Nos quartiers jadis sillonnés d'épiceries, boucheries, primeurs,
boulangeries se transforment, au fil des jours et du génie de nous autres, en
artères tristes, parsemées de kebab et autres malbouffes rapides. Des boutiques
de cordonniers où sentait bon le cuir, dégagent des odeurs de pneu, c'est dire
toute la qualité des semelles et de qui s'y mêle. Les rez-de-chaussée des
immeubles sont transformés en magasins. Les murs porteurs ont laissé place aux
créneaux porteurs. Les caves abritent des ateliers clandestins avec la
bénédiction des copropriétaires. «Au moins, disent-ils, cela permet de déloger
les rats et de gérer les eaux usées». Ils ont raison! Les caves ont, de tout
temps, été un problème qu'à cela ne tienne ! Que dire alors des terrasses? Ceux
qui habitent au dernier étage de l'immeuble nous diront «el khiyane, les
voleurs passaient de terrasse en terrasse. On n'était jamais en sécurité avant
que ne construise le pauvre diable du haut quelque quatre pièces en parpaings».

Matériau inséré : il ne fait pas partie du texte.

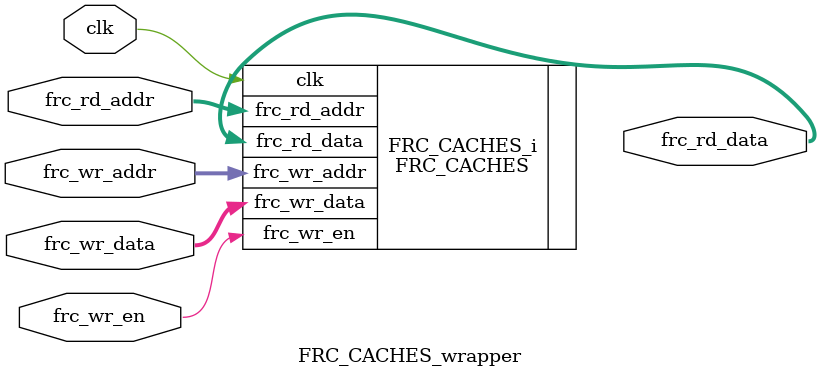
<source format=v>
`timescale 1 ps / 1 ps

module FRC_CACHES_wrapper
   (clk,
    frc_rd_addr,
    frc_rd_data,
    frc_wr_addr,
    frc_wr_data,
    frc_wr_en);
  input clk;
  input [8:0]frc_rd_addr;
  output [95:0]frc_rd_data;
  input [8:0]frc_wr_addr;
  input [95:0]frc_wr_data;
  input frc_wr_en;

  wire clk;
  wire [8:0]frc_rd_addr;
  wire [95:0]frc_rd_data;
  wire [8:0]frc_wr_addr;
  wire [95:0]frc_wr_data;
  wire frc_wr_en;

  FRC_CACHES FRC_CACHES_i
       (.clk(clk),
        .frc_rd_addr(frc_rd_addr),
        .frc_rd_data(frc_rd_data),
        .frc_wr_addr(frc_wr_addr),
        .frc_wr_data(frc_wr_data),
        .frc_wr_en(frc_wr_en));
endmodule

</source>
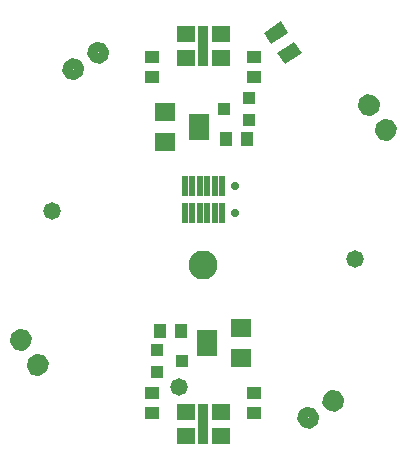
<source format=gts>
G75*
%MOIN*%
%OFA0B0*%
%FSLAX24Y24*%
%IPPOS*%
%LPD*%
%AMOC8*
5,1,8,0,0,1.08239X$1,22.5*
%
%ADD10C,0.0580*%
%ADD11C,0.0970*%
%ADD12R,0.0430X0.0500*%
%ADD13R,0.0460X0.0680*%
%ADD14R,0.0500X0.0430*%
%ADD15R,0.0434X0.0395*%
%ADD16R,0.0230X0.0680*%
%ADD17R,0.0710X0.0592*%
%ADD18R,0.0710X0.0867*%
%ADD19R,0.0356X0.1340*%
%ADD20R,0.0592X0.0533*%
%ADD21C,0.0142*%
%ADD22C,0.0278*%
D10*
X008350Y004102D03*
X014218Y008350D03*
X004102Y009970D03*
D11*
X009160Y008176D03*
D12*
X008400Y005960D03*
X007720Y005960D03*
X009920Y012360D03*
X010600Y012360D03*
D13*
G36*
X011889Y014851D02*
X011632Y015231D01*
X012195Y015611D01*
X012452Y015231D01*
X011889Y014851D01*
G37*
G36*
X011431Y015531D02*
X011174Y015911D01*
X011737Y016291D01*
X011994Y015911D01*
X011431Y015531D01*
G37*
D14*
X010860Y015100D03*
X010860Y014420D03*
X007460Y014420D03*
X007460Y015100D03*
X007460Y003900D03*
X007460Y003220D03*
X010860Y003220D03*
X010860Y003900D03*
D15*
X008460Y004960D03*
X007633Y004586D03*
X007633Y005334D03*
X010687Y012986D03*
X010687Y013734D03*
X009860Y013360D03*
D16*
X009785Y010810D03*
X009535Y010810D03*
X009285Y010810D03*
X009035Y010810D03*
X008785Y010810D03*
X008535Y010810D03*
X008535Y009910D03*
X008785Y009910D03*
X009035Y009910D03*
X009285Y009910D03*
X009535Y009910D03*
X009785Y009910D03*
D17*
X007889Y012260D03*
X007889Y013260D03*
X010431Y006060D03*
X010431Y005060D03*
D18*
X009289Y005560D03*
X009031Y012760D03*
D19*
X009160Y015460D03*
X009160Y002860D03*
D20*
X009741Y002456D03*
X009741Y003264D03*
X008579Y003264D03*
X008579Y002456D03*
X008579Y015056D03*
X008579Y015864D03*
X009741Y015864D03*
X009741Y015056D03*
D21*
X003646Y005060D02*
X003575Y005131D01*
X003806Y005086D01*
X003936Y004892D01*
X003891Y004661D01*
X003697Y004531D01*
X003466Y004576D01*
X003336Y004770D01*
X003381Y005001D01*
X003575Y005131D01*
X003598Y005018D01*
X003741Y004990D01*
X003823Y004869D01*
X003795Y004726D01*
X003674Y004644D01*
X003531Y004672D01*
X003449Y004793D01*
X003477Y004936D01*
X003598Y005018D01*
X003621Y004906D01*
X003678Y004894D01*
X003711Y004846D01*
X003699Y004789D01*
X003651Y004756D01*
X003594Y004768D01*
X003561Y004816D01*
X003573Y004873D01*
X003621Y004906D01*
X003087Y005889D02*
X003016Y005960D01*
X003247Y005915D01*
X003377Y005721D01*
X003332Y005490D01*
X003138Y005360D01*
X002907Y005405D01*
X002777Y005599D01*
X002822Y005830D01*
X003016Y005960D01*
X003039Y005847D01*
X003182Y005819D01*
X003264Y005698D01*
X003236Y005555D01*
X003115Y005473D01*
X002972Y005501D01*
X002890Y005622D01*
X002918Y005765D01*
X003039Y005847D01*
X003062Y005735D01*
X003119Y005723D01*
X003152Y005675D01*
X003140Y005618D01*
X003092Y005585D01*
X003035Y005597D01*
X003002Y005645D01*
X003014Y005702D01*
X003062Y005735D01*
X004841Y014913D02*
X004770Y014984D01*
X005001Y014939D01*
X005131Y014745D01*
X005086Y014514D01*
X004892Y014384D01*
X004661Y014429D01*
X004531Y014623D01*
X004576Y014854D01*
X004770Y014984D01*
X004793Y014871D01*
X004936Y014843D01*
X005018Y014722D01*
X004990Y014579D01*
X004869Y014497D01*
X004726Y014525D01*
X004644Y014646D01*
X004672Y014789D01*
X004793Y014871D01*
X004816Y014759D01*
X004873Y014747D01*
X004906Y014699D01*
X004894Y014642D01*
X004846Y014609D01*
X004789Y014621D01*
X004756Y014669D01*
X004768Y014726D01*
X004816Y014759D01*
X005670Y015472D02*
X005599Y015543D01*
X005830Y015498D01*
X005960Y015304D01*
X005915Y015073D01*
X005721Y014943D01*
X005490Y014988D01*
X005360Y015182D01*
X005405Y015413D01*
X005599Y015543D01*
X005622Y015430D01*
X005765Y015402D01*
X005847Y015281D01*
X005819Y015138D01*
X005698Y015056D01*
X005555Y015084D01*
X005473Y015205D01*
X005501Y015348D01*
X005622Y015430D01*
X005645Y015318D01*
X005702Y015306D01*
X005735Y015258D01*
X005723Y015201D01*
X005675Y015168D01*
X005618Y015180D01*
X005585Y015228D01*
X005597Y015285D01*
X005645Y015318D01*
X014694Y013718D02*
X014623Y013789D01*
X014854Y013744D01*
X014984Y013550D01*
X014939Y013319D01*
X014745Y013189D01*
X014514Y013234D01*
X014384Y013428D01*
X014429Y013659D01*
X014623Y013789D01*
X014646Y013676D01*
X014789Y013648D01*
X014871Y013527D01*
X014843Y013384D01*
X014722Y013302D01*
X014579Y013330D01*
X014497Y013451D01*
X014525Y013594D01*
X014646Y013676D01*
X014669Y013564D01*
X014726Y013552D01*
X014759Y013504D01*
X014747Y013447D01*
X014699Y013414D01*
X014642Y013426D01*
X014609Y013474D01*
X014621Y013531D01*
X014669Y013564D01*
X015253Y012889D02*
X015182Y012960D01*
X015413Y012915D01*
X015543Y012721D01*
X015498Y012490D01*
X015304Y012360D01*
X015073Y012405D01*
X014943Y012599D01*
X014988Y012830D01*
X015182Y012960D01*
X015205Y012847D01*
X015348Y012819D01*
X015430Y012698D01*
X015402Y012555D01*
X015281Y012473D01*
X015138Y012501D01*
X015056Y012622D01*
X015084Y012765D01*
X015205Y012847D01*
X015228Y012735D01*
X015285Y012723D01*
X015318Y012675D01*
X015306Y012618D01*
X015258Y012585D01*
X015201Y012597D01*
X015168Y012645D01*
X015180Y012702D01*
X015228Y012735D01*
X013499Y003865D02*
X013428Y003936D01*
X013659Y003891D01*
X013789Y003697D01*
X013744Y003466D01*
X013550Y003336D01*
X013319Y003381D01*
X013189Y003575D01*
X013234Y003806D01*
X013428Y003936D01*
X013451Y003823D01*
X013594Y003795D01*
X013676Y003674D01*
X013648Y003531D01*
X013527Y003449D01*
X013384Y003477D01*
X013302Y003598D01*
X013330Y003741D01*
X013451Y003823D01*
X013474Y003711D01*
X013531Y003699D01*
X013564Y003651D01*
X013552Y003594D01*
X013504Y003561D01*
X013447Y003573D01*
X013414Y003621D01*
X013426Y003678D01*
X013474Y003711D01*
X012670Y003306D02*
X012599Y003377D01*
X012830Y003332D01*
X012960Y003138D01*
X012915Y002907D01*
X012721Y002777D01*
X012490Y002822D01*
X012360Y003016D01*
X012405Y003247D01*
X012599Y003377D01*
X012622Y003264D01*
X012765Y003236D01*
X012847Y003115D01*
X012819Y002972D01*
X012698Y002890D01*
X012555Y002918D01*
X012473Y003039D01*
X012501Y003182D01*
X012622Y003264D01*
X012645Y003152D01*
X012702Y003140D01*
X012735Y003092D01*
X012723Y003035D01*
X012675Y003002D01*
X012618Y003014D01*
X012585Y003062D01*
X012597Y003119D01*
X012645Y003152D01*
D22*
X010210Y009910D03*
X010210Y010810D03*
M02*

</source>
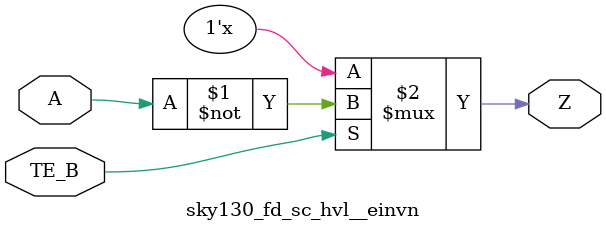
<source format=v>
/*
 * Copyright 2020 The SkyWater PDK Authors
 *
 * Licensed under the Apache License, Version 2.0 (the "License");
 * you may not use this file except in compliance with the License.
 * You may obtain a copy of the License at
 *
 *     https://www.apache.org/licenses/LICENSE-2.0
 *
 * Unless required by applicable law or agreed to in writing, software
 * distributed under the License is distributed on an "AS IS" BASIS,
 * WITHOUT WARRANTIES OR CONDITIONS OF ANY KIND, either express or implied.
 * See the License for the specific language governing permissions and
 * limitations under the License.
 *
 * SPDX-License-Identifier: Apache-2.0
*/


`ifndef SKY130_FD_SC_HVL__EINVN_FUNCTIONAL_V
`define SKY130_FD_SC_HVL__EINVN_FUNCTIONAL_V

/**
 * einvn: Tri-state inverter, negative enable.
 *
 * Verilog simulation functional model.
 */

`timescale 1ns / 1ps
`default_nettype none

`celldefine
module sky130_fd_sc_hvl__einvn (
    Z   ,
    A   ,
    TE_B
);

    // Module ports
    output Z   ;
    input  A   ;
    input  TE_B;

    //     Name     Output  Other arguments
    notif0 notif00 (Z     , A, TE_B        );

endmodule
`endcelldefine

`default_nettype wire
`endif  // SKY130_FD_SC_HVL__EINVN_FUNCTIONAL_V

</source>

Très intelligents les coco-propriétaires. L'intelligence n'est-elle pas cette
capacité de concevoir des solutions, de s'adapter aux changements? Mais voilà,
les coco-propriétaires ne sont pas partout. L'intelligence ne court donc pas
les rues. La nature ayant horreur du vide, les gardiens de véhicules, sont là
pour nous le rappeler. « Zid, zid braqui? gleb koulchi ». A dix mètres d'un
agent de l'ordre, ils peuvent bloquer une file de voitures, sifflet à l'appui,
pour faire garer le chauffeur, chauffé à blanc par les embouteillages.
Les voies de
stationnement sont devenues des propriétés, voies actées à couteaux tirés,
matrag visible et badge à l'appui. Ils se relaient, c'est leur gagne-pain,
c'est leur partie de cette Algérie ? propriété de coco-propriétaires qui pèsent
de tout leur poids sur les sièges « dar el baylek » et qui transféreront leur
pouvoir d'une fesse à l'autre quand ils sont mal assis.